Жертвами этого оружия большей частью бывают мухи, маленькие лягушки, маленькие цыплята и т. д.
Муху можно убить из пугача насмерть, лягушонка и цыпленка перепугать.
"Пук!" — цыпленок только прыг! — и озирается на все стороны: что с ним случилось, что он так подпрыгнул.
Наседка тоже встревожена, наклоняет набок голову и внимательно всматривается в небо одним глазом, не коршун ли случайно…
Пугач — оружие не очень агрессивное, но и оно иногда причиняло маленькому Олексе много неприятностей.
Как-то к маме заглянула тетя Оришка, мамина кума, с маленькой Марьянкой на руках. Марьянке было всего три месяца. Положили Марьянку на полати, на подушку, и болтают себе мама с тетей Оришкой.
Олекса подошел к Марьянке с пугачом в руках, хорошенько нацелился и в лоб Марьянке "пук!".
Было реву Марьянки, было крику маминого и тетиного, был горячий шлепок Олексе по нижней спине, но больнее всего было то, что полетел пугач в печь.
— Ох, и пугач же был! Такого пугача, как у меня, во всем краю не было! — вспоминал Олекса. — Как послюнишь паклю и сделаешь из той пакли пульку — тугую-тугую! — да как выстрелишь, так пулька та
выше дерева летит! Вот какой был пугач! И сгорел!
Да чего только не перетерпишь, бывало, ради той охоты?
Отец собирался уже от шомполки переходить на централку и купил пять штук медных патронов двенадцатого калибра.
Об этом Олекса рассказал Одаркиному Ильку. А Илько сразу:
— А ты укради один патрон — пистолет сделаем!
Долго они выстругивали ложу для пистолета, долго прикручивали проволокой патрон к ложу… Наконец прикрутили.
Немало пришлось повозиться у отцовского ящика, где он прятал порох, дробь, пистоны и прочие охотничьи принадлежности.
Наконец порох есть! И спички есть!
Набили патрон порохом и пошли к самому берегу.
Олекса держал пистолет, а Илько поджигал спичкой.
Вот бахнуло! Ну и бахнуло! Даже волны по берегу пошли!

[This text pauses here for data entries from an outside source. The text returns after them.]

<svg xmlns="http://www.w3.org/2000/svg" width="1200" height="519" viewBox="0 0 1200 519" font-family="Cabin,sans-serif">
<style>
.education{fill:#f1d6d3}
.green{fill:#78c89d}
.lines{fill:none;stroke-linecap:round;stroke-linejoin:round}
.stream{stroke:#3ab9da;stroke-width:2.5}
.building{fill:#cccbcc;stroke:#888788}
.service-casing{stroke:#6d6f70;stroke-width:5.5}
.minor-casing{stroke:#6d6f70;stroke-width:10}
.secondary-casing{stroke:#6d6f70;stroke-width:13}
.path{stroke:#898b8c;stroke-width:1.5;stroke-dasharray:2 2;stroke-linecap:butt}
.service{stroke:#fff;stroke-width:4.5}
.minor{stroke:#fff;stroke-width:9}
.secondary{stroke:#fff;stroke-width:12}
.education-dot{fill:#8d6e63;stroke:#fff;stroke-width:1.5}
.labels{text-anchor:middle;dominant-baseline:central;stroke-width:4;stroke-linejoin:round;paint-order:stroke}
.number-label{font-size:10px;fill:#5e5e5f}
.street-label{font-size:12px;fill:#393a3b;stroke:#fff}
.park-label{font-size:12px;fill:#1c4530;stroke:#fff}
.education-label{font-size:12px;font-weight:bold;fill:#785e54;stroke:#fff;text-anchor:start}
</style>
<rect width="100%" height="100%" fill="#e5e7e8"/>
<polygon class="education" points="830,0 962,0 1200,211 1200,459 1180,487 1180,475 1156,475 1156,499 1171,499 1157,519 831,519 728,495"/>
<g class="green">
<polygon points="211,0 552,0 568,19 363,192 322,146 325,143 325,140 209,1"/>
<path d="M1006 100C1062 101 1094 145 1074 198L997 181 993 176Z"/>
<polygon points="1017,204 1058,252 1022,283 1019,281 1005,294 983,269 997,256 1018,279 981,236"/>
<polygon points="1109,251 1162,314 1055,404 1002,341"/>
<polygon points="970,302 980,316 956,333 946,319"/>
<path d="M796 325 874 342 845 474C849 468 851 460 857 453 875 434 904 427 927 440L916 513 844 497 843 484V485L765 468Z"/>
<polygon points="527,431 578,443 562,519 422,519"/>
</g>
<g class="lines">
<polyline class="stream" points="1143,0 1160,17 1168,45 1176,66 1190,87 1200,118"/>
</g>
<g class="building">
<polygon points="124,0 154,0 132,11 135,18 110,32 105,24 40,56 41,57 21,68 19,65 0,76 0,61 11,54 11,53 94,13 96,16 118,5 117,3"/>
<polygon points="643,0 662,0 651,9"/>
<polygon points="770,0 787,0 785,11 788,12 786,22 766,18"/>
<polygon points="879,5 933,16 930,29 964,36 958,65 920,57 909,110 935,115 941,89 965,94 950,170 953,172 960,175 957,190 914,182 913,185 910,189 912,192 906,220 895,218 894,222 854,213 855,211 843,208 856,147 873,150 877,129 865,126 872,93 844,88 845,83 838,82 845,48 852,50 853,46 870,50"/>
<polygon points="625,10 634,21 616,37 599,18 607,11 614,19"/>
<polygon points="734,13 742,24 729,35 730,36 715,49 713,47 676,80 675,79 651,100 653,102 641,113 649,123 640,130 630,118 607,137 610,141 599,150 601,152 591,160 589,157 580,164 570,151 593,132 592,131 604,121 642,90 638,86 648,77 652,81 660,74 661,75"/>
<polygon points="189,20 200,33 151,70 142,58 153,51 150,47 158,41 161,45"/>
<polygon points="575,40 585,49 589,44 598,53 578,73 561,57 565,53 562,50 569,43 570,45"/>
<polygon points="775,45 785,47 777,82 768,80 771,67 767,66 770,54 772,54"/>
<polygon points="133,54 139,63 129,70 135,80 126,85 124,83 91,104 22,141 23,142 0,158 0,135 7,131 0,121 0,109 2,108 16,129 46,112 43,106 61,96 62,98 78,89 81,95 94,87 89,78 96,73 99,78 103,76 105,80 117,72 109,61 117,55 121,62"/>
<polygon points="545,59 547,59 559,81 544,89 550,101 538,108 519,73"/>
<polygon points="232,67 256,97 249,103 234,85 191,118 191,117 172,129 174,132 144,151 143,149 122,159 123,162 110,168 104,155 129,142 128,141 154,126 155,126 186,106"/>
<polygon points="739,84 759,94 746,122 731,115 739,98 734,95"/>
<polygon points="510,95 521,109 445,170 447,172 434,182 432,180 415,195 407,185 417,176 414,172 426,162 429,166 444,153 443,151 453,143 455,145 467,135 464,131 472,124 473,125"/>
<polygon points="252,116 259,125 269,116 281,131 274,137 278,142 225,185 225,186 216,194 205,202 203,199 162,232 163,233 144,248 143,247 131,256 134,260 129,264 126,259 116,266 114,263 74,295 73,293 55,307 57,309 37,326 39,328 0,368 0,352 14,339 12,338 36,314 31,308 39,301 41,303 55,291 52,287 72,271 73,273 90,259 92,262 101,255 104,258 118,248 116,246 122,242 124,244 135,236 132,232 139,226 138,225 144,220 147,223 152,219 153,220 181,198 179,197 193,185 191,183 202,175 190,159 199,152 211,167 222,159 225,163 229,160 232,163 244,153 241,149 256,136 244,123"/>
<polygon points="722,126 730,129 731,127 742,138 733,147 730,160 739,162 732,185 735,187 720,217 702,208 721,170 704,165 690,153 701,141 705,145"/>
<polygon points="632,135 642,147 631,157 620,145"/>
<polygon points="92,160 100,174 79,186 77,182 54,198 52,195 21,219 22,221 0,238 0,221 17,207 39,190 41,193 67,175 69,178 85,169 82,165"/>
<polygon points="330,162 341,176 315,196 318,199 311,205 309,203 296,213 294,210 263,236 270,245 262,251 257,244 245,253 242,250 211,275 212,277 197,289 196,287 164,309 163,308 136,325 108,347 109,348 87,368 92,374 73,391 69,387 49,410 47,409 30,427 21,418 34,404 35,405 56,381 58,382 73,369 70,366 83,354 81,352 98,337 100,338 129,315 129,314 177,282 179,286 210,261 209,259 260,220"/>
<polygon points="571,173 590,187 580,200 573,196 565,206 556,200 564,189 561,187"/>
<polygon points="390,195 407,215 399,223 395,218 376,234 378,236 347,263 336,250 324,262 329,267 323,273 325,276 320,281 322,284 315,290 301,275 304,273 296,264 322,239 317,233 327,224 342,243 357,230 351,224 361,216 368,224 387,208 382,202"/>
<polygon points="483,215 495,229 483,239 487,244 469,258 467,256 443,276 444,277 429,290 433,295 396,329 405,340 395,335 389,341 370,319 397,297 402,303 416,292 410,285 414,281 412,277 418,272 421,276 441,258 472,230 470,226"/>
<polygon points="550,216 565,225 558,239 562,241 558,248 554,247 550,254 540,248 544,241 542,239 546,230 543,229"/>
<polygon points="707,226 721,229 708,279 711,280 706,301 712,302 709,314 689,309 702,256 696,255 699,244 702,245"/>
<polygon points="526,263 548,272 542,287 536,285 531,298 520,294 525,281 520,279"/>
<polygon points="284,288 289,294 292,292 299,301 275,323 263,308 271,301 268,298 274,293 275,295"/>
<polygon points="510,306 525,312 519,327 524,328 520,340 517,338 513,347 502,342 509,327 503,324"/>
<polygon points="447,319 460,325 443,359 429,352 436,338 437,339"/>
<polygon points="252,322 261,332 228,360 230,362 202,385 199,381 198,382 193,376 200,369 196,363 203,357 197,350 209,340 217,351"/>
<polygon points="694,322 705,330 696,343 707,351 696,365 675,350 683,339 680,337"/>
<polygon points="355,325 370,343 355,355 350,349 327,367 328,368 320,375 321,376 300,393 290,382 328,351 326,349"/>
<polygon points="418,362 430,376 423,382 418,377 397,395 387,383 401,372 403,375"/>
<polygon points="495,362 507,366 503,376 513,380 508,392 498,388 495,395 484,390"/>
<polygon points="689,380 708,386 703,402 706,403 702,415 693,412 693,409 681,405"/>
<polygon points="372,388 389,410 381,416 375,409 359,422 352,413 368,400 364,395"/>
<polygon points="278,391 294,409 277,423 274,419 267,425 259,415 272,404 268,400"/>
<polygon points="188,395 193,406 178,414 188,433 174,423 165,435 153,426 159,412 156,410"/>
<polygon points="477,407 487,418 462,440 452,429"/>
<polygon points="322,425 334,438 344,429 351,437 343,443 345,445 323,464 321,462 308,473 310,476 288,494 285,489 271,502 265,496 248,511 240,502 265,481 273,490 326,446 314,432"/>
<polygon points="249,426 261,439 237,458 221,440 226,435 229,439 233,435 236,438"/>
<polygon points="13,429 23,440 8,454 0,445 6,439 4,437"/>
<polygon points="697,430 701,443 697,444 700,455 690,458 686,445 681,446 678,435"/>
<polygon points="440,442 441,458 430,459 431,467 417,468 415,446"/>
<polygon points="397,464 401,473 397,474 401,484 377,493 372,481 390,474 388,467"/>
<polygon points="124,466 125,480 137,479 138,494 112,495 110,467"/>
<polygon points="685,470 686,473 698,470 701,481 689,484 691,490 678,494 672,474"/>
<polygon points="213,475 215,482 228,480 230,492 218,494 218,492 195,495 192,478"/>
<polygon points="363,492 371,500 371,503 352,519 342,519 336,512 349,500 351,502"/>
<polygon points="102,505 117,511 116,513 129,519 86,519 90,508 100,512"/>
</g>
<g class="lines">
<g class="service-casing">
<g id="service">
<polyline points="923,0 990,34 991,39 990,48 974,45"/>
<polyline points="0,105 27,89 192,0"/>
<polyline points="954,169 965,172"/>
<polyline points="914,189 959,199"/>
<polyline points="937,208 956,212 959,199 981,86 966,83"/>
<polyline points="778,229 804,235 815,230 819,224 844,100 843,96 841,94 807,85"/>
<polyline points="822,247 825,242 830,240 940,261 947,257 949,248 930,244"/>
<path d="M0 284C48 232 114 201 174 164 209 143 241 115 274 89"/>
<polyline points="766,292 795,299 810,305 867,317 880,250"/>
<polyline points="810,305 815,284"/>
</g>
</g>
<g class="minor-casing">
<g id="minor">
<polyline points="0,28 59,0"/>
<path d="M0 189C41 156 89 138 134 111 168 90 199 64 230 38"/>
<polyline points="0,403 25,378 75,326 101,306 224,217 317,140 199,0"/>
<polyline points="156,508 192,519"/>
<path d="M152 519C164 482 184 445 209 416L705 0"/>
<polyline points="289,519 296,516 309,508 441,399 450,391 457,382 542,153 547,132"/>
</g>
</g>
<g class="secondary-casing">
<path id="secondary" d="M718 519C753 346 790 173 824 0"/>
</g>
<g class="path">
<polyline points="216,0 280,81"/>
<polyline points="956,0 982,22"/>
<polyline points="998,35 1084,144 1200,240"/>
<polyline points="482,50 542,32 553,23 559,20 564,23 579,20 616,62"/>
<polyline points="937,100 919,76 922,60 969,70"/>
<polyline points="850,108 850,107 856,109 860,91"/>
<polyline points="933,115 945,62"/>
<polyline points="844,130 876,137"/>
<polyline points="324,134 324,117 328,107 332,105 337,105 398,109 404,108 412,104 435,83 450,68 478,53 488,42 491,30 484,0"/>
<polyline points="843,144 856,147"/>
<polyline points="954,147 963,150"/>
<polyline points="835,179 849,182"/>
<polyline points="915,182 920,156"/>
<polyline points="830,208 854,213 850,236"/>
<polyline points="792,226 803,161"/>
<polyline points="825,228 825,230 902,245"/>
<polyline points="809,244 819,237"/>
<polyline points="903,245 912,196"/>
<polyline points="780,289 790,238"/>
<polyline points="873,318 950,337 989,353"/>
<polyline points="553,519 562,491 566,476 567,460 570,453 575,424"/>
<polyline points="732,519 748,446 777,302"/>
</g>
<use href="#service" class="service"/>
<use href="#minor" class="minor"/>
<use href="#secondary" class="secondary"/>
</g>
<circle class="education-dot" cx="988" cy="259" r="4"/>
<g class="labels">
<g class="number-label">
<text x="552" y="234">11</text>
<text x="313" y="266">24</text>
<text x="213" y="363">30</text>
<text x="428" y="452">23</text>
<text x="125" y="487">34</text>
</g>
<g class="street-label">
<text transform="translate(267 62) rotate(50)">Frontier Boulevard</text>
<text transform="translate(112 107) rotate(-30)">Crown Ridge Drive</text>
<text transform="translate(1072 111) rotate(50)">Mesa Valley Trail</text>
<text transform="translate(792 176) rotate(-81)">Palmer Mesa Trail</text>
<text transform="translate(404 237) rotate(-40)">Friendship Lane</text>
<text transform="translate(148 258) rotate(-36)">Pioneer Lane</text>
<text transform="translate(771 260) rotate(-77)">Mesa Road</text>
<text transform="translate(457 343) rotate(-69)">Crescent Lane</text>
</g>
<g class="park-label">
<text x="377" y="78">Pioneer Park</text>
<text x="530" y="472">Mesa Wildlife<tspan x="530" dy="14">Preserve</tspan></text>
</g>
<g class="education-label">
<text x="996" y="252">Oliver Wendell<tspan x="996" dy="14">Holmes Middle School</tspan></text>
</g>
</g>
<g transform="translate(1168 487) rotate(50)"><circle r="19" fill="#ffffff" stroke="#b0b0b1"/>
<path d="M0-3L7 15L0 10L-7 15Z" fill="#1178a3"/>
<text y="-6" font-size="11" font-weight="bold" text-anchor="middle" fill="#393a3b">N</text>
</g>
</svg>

Отца не было дома, а мать, когда Олекса пришел домой, спросила:
— Кто это на берегу бахал?
— Это паныч воробьев стрелял! — ответил Олекса.
— Нечего им, этим панычам, делать, так они воробьев пугают! А уже и не маленький! — бросила мать.

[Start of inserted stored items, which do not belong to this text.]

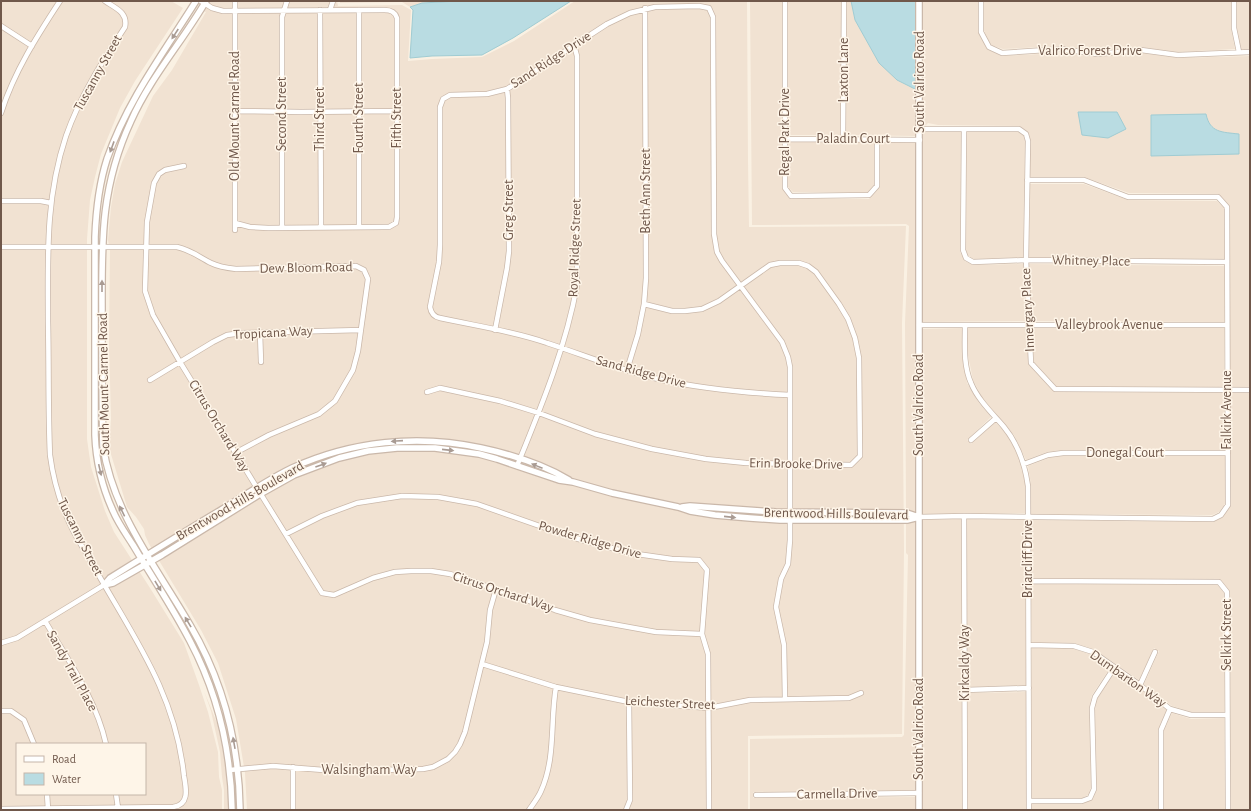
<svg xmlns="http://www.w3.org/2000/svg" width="1251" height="811" font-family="'Alegreya Sans',sans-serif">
	<rect width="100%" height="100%" fill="#faf1e3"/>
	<path fill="#f1e2d2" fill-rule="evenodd" d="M1 1H171L183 8 135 81 120 108 101 154 95 177 90 200 87 239V439L91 467 105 511 114 532 150 588 184 643 199 685 208 712 218 752 219 777 222 790V810H1ZM17 744H145V794H17Z
		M210 1H337L338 6 402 5 411 10 408 61 432 59 482 57 514 41 575 1H747L748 161 749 227 906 226 902 323 904 550 902 734 748 736V810H247L245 773 236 719 218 663 201 630 149 544 145 535 144 529 136 517 127 507 110 451V434L111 418 109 343 110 251 108 240 111 207 115 184 122 162 153 96 172 70 206 12 203 11Z
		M340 1H459L422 3 410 7 402 2 340 3Z
		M750 1H782V188L789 198 792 199H869L879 186 880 142 917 143 916 513 906 510 905 323 909 226 906 224 752 225Z
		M788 1H841V135H788Z
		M847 1H851L855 20 897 80 917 90V135L915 136 846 135Z
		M922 1H978L979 33 987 49 1002 56 1061 53 1097 57 1141 53 1178 58 1250 56V387H1230L1229 205 1218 194 1129 193 1084 177H1030V141L1029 134 1019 126 938 125 928 123 926 125 923 126ZM1205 114 1208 123 1218 132H1223L1151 156Z
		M984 1H1231V28L1235 49 1178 52 1140 47 1097 51 1061 46 1003 49 991 45 984 31Z
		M1237 1H1250V49H1241L1237 28Z
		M923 132H961L960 252 965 261 973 265 1023 264 1026 321 922 322Z
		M967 132H1018L1024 136 1025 141 1023 257 974 259 968 256 966 250Z
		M788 142H874V185L868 192H793L788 187Z
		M1030 184H1084L1128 200 1217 201 1224 208V259L1029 257Z
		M1029 264 1224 266V322L1032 321Z
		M962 328V356L967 383 979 403 991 417 967 440 971 444 995 422 1002 429 1010 439 1022 465 1026 486 1025 513 922 514V329Z
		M967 328H1026L1029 365 1055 392 1224 393 1225 450H1063L1047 452 1026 460 1014 435 983 399 973 380 968 355Z
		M1032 328H1224V387L1056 386 1034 362Z
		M1230 393H1250V810H1231L1230 592 1221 580 1219 579 1031 578V520L1213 522 1223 517 1231 505Z
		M1063 456H1225V504L1219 512 1212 515 1031 514V485L1028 466 1049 458Z
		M961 519 962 810H922V520Z
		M966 519 1025 520 1026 685 968 687Z
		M916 521V790L753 792V798L916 797V810H750V739L902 737 904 735 908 555 906 553V523Z
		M1031 584 1218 585 1224 593V712H1191L1172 706 1144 684 1159 651 1154 648 1139 680 1094 649 1074 643 1032 642Z
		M1032 648 1074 649 1092 655 1110 668 1092 695 1089 708 1091 788 1088 795 1082 798H1032Z
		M1115 672 1139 688 1167 710 1158 730V810H1032V804H1082L1093 799 1097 789 1095 709 1097 699Z
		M204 691 221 733 228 780V810H224V790L222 777 220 752 211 711Z
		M1026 692V810H968V693Z
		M1172 713 1191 719 1224 718 1225 810H1163L1164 730Z"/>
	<path fill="#b9dce2" stroke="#a0ccd3" d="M459 1H571L513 38 482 55 432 56 410 58 413 10 410 7 422 3Z
		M851 1H917V90L897 80 879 63 855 20Z
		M1078 112H1117L1126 129 1108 138 1082 135Z
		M1206 114C1210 133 1222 132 1239 134V154L1151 156V115Z"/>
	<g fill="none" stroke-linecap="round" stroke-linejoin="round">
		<g stroke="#cab8aa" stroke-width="6">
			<path id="minor" d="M201 1 212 8 223 11 384 10C390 10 395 11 397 18V217L396 223 389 227H384L268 228 250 227 235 223
				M235 1V230
				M785 1V188L791 196 869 195 877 186V139
				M981 1V32L989 47 1002 53 1061 49 1097 54 1141 50 1178 55 1250 52
				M1234 1V28L1239 52
				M320 10 321 227
				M330 10 333 1
				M359 10V227
				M1 26 32 46
				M234 111 301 112 397 111
				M1 113C14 72 37 36 60 1
				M920 129H1019L1026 134 1028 141 1026 260 1031 363 1055 389 1250 390
				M964 129 963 250 966 258 973 262 1026 260 1227 262
				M843 138 844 1
				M785 139 920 140
				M184 166 165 170 159 174 154 183 147 222 145 291 153 315 180 362 257 488 322 593 334 595 373 578 395 572 411 571H431L450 574 469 580 555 610 590 620 656 632 702 634
				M1 201H41L51 203
				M282 228V17L287 1
				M1 247H177C191 250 199 257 211 263 219 267 227 268 236 269L356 266 364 270 368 279 358 351 353 370 335 401 319 414 269 435 235 453
				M919 325H1227
				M965 325C965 344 963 365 971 383 978 400 992 413 1004 427 1018 444 1025 464 1028 486L1029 810
				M495 330 507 268 509 251 508 98 507 89
				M260 333 261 362
				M627 370 638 334 644 304 646 278 645 8
				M150 380 213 342 227 335 242 333 361 330
				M427 392 440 388 500 401 539 413 595 434 652 449 706 459 746 463 851 465 860 456 859 358 855 338 848 319 839 304 816 272 808 266 799 263H780L770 265 719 301 702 309 685 311H672L644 304
				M971 440 996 418
				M1024 464 1048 455 1063 453H1228
				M517 466C541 407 566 347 577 285V56L574 45
				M964 516 965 810
				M919 517 964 516 1213 519 1221 515 1228 505 1227 207 1218 197H1128L1084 180H1027
				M286 534 322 516 357 503 402 496 438 497 477 504 571 537 630 553 672 559 699 560 707 570 702 634 708 654 709 810
				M1029 581 1219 582 1227 592 1228 810
				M45 621C68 660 96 699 106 744
				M1 643 17 638 104 585
				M1029 645 1074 646 1093 652 1140 685 1170 709 1191 715H1227
				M482 664 556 687 629 702 709 708 750 700 849 698 861 693
				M1140 685 1155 652
				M965 690 1029 688
				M785 699 784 645 776 607 781 579 788 564 790 540V367L788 357 782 342 722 261 717 252 714 234 713 17 709 8 699 6 655 7 630 13 607 24 507 89 487 94 450 95 443 99 440 107V245L439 262 430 307C431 313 434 317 440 318 476 326 513 331 547 343 584 355 620 370 658 379 702 389 746 393 790 395
				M1 711H11L24 720 34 744
				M230 770 273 766 336 771 423 769 433 767 448 759 455 752 460 744 465 732 487 642 490 610 496 589
				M47 794 48 809
				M116 794 118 808
				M756 795 919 793
				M1029 801H1082L1090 798 1094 789 1092 708 1095 697 1114 668
				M1 809 173 807C190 805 186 788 184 776 175 688 128 630 88 556 81 545 74 533 69 522 59 500 53 478 50 455 48 411 49 366 48 322 48 257 45 199 66 136 80 96 102 62 125 27 128 12 115 8 105 1
				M293 810V767
				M529 810C533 804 538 798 541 791 556 758 550 721 556 687
				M626 810 630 800 629 702
				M1161 810V730L1170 709"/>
		</g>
		<g stroke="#cab8aa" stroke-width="8">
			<path id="tertiary" d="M196 1C164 52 127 101 107 159 99 184 96 211 95 237V435C96 461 102 487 113 511 118 523 126 534 133 545 152 577 173 608 190 641 218 694 231 751 232 810
				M206 1C182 42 150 78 131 121 99 190 102 247 102 320 102 362 102 404 103 446 113 513 157 568 190 625 223 681 239 745 240 810
				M682 507 690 506 776 512 907 513 919 517
				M104 585 113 583 162 555 260 494 294 475 339 458 368 451 397 448H435L479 454 497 459 559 480 573 482 612 493 678 507 690 511 715 515 750 518 780 520H907L919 517
				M104 585 110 578C147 555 184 532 221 510 244 496 267 480 292 468 351 441 418 434 481 448 509 454 544 465 569 480
				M919 810V1"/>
		</g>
		<use href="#minor" stroke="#fff" stroke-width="4.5"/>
		<use href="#tertiary" stroke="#fff" stroke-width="5.5"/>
	</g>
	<defs><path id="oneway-solid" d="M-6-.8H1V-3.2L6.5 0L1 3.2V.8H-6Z"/></defs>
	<g fill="#a99b93">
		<use href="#oneway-solid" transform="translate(175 34) rotate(123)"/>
		<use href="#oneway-solid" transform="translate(112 147) rotate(110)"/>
		<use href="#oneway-solid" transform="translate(102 286) rotate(-90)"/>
		<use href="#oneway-solid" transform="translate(397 441) rotate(176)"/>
		<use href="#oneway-solid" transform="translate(448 450) rotate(6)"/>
		<use href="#oneway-solid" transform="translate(321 465) rotate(-20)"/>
		<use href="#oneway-solid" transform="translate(537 466) rotate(-158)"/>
		<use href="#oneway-solid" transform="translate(100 470) rotate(77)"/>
		<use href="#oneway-solid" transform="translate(122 511) rotate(-116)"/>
		<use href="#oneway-solid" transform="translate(730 517) rotate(6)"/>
		<use href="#oneway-solid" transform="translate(158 586) rotate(59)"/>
		<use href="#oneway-solid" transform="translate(188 622) rotate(-121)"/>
		<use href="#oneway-solid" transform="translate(234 743) rotate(-100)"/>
	</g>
	<g text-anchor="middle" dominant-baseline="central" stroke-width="3" stroke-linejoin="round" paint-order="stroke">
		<g font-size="14" fill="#70584b" stroke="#fef5e8">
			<text x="1090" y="51">Valrico Forest Drive</text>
			<text transform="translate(551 60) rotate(-33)">Sand Ridge Drive</text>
			<text transform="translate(844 70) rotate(-90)">Laxton Lane</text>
			<text transform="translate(98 73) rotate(-61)">Tuscanny Street</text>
			<text transform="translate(920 82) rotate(-90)">South Valrico Road</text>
			<text transform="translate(282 114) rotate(-90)">Second Street</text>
			<text transform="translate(235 116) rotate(-90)">Old Mount Carmel Road</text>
			<text transform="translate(359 118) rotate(-90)">Fourth Street</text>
			<text transform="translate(397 118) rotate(-90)">Fifth Street</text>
			<text transform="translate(320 119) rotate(-90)">Third Street</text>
			<text transform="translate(785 132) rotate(-90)">Regal Park Drive</text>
			<text x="853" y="139">Paladin Court</text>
			<text transform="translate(646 191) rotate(-90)">Beth Ann Street</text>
			<text transform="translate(509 210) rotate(-90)">Greg Street</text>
			<text transform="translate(575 248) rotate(-88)">Royal Ridge Street</text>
			<text transform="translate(1091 261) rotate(1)">Whitney Place</text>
			<text transform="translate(306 268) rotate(-1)">Dew Bloom Road</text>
			<text transform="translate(1028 310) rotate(-93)">Innergary Place</text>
			<text x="1109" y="325">Valleybrook Avenue</text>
			<text transform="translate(273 333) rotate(-3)">Tropicana Way</text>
			<text transform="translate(641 372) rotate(15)">Sand Ridge Drive</text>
			<text transform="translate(104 384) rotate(-91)">South Mount Carmel Road</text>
			<text transform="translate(919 405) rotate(-90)">South Valrico Road</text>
			<text transform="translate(1227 410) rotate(-90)">Falkirk Avenue</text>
			<text transform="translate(219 426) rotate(59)">Citrus Orchard Way</text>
			<text x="1125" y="453">Donegal Court</text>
			<text transform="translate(796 464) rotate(1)">Erin Brooke Drive</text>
			<text transform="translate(240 501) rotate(-30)">Brentwood Hills Boulevard</text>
			<text transform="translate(836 514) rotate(1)">Brentwood Hills Boulevard</text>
			<text transform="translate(80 537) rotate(63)">Tuscanny Street</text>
			<text transform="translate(590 540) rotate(16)">Powder Ridge Drive</text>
			<text transform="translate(1028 559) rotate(-90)">Briarcliff Drive</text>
			<text transform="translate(503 592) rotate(18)">Citrus Orchard Way</text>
			<text transform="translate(1227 635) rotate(-90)">Selkirk Street</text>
			<text transform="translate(965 663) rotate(-90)">Kirkcaldy Way</text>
			<text transform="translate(72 671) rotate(61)">Sandy Trail Place</text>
			<text transform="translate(1128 679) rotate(35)">Dumbarton Way</text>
			<text transform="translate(670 703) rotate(3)">Leichester Street</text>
			<text transform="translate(919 729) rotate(-90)">South Valrico Road</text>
			<text x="369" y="770">Walsingham Way</text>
			<text transform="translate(837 794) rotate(-1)">Carmella Drive</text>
		</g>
	</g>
	<rect width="1251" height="811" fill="none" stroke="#70584b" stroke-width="4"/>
	<rect x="16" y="743" width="130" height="52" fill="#fef5e8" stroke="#c5b6a9"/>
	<rect x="24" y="756" width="20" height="6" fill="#ffffff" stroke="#c5b6a9"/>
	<text x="52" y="763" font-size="12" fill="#70584b">Road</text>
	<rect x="24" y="773" width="20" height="12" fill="#b9dce2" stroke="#c5b6a9"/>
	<text x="52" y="783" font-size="12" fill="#70584b">Water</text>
</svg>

Стрелял Олекса из пистолета, хоть и не часто, однако стрелял: пороху трудно было достать.
Однажды они с Ильком надумали, что не очень их пистолет бабахает, надо, чтобы эхо было более сильным.
Понемногу насобирали пороху. Набили хорошо патрон, чуть ли не полпатрона пороху насыпали.
Пошли подальше от хаты, под самый лесок, у лозы.
Протянул Олекса руку с пистолетом, сам отвернулся:
— Поджигай, — говорит Ильку, — а сам падай!
Илько чиркнул спичку, ткнул сзади патрон и сам сразу упал.
Эх, и ббабахнуло же! Эх же и рвануло!
Разлетелся патрон на кусочки, и одним кусочком так и сняло ноготь на большом пальце у Олексы…
Не будем рассказывать, что было. Скажем только, что было больно, было грустно, было и стыдно. Пришлось к Александру Петровичу, к фельдшеру, идти — мать повела.
Стыдил он, стыдил Олексу:
— А еще охотника сын! Да еще хорошего охотника! Ну, куда это годится?!
Вот какое было, пока Олекса Иванович не стал настоящим охотником.
Как-то одним чудесным августовским днем захотелось мне проведать старенького Олексу Ивановича, давно уже я его не видел.
Поехал. Захватил на всякий случай ружье — может, думаю, где-нибудь постою на перелете.
От небольшой степной железнодорожной станции я межой прошел к Олексе Ивановичу пять километров пешком.
Копны кругом, копны и еще копны. Кое-где уже скирды стоят, колхозные скирды. Пришел я к Олексе Ивановичу. Встречает меня Семеновна.